Fuzzy matching in Elasticsearch - Time & Space Complexity
When using fuzzy matching in Elasticsearch, it is important to understand how the search time changes as the data grows.
We want to know how the search cost grows when we allow for small spelling mistakes or typos.
Analyze the time complexity of the following Elasticsearch fuzzy query.
{
"query": {
"fuzzy": {
"name": {
"value": "roam",
"fuzziness": "AUTO"
}
}
}
}
This query searches for documents where the "name" field matches "roam" with some allowed typos.
Fuzzy matching involves checking many possible variations of the search word.

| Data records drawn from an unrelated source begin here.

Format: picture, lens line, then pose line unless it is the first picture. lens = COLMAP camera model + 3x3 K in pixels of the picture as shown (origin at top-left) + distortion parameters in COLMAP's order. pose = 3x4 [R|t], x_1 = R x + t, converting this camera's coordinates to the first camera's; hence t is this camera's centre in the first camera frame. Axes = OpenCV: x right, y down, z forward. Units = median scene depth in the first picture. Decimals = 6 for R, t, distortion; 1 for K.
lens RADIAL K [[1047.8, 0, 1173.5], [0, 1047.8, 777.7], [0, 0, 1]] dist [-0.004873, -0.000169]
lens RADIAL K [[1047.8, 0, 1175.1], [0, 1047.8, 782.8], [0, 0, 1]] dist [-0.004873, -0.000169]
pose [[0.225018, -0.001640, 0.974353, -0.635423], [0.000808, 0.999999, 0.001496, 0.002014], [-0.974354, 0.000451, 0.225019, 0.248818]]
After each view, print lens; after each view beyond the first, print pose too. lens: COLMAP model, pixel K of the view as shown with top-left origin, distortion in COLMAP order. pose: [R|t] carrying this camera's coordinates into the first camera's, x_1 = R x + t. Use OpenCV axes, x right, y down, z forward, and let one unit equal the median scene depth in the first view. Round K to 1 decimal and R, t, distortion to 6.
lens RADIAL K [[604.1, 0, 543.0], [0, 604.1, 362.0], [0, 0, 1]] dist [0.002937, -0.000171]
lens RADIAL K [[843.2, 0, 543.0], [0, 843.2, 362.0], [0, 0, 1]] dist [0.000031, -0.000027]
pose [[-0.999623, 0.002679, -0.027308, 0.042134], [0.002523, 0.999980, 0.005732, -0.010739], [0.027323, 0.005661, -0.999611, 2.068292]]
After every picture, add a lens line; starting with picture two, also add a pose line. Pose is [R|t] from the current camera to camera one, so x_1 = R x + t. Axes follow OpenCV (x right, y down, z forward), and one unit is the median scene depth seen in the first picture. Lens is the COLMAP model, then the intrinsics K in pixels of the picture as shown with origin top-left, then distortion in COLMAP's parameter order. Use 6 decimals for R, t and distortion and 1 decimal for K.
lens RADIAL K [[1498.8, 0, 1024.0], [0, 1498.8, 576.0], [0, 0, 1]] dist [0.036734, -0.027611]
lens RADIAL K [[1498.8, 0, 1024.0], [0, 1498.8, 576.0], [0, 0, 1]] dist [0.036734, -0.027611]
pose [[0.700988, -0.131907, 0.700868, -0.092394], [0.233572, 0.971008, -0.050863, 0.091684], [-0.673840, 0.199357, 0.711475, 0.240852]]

- Primary operation: Comparing the search term against many indexed terms with small differences allowed.
- How many times: Once for each candidate term in the index that could match.
As the number of indexed terms grows, the number of comparisons grows roughly in proportion.
| Input Size (n) | Approx. Operations |
|---|---|
| 10 | About 10 comparisons |
| 100 | About 100 comparisons |
| 1000 | About 1000 comparisons |
Pattern observation: The work grows roughly in a straight line as the number of terms increases.
Time Complexity: O(n)
This means the search time grows linearly with the number of terms to check for fuzzy matches.
[X] Wrong: "Fuzzy matching is always fast no matter how many terms are in the index."
[OK] Correct: Because fuzzy matching must compare against many terms, the time grows as the index grows, so it can slow down with large data.
Understanding how fuzzy matching scales helps you explain search performance and design better queries in real projects.
What if we changed the fuzziness level from "AUTO" to a fixed number like 2? How would the time complexity change?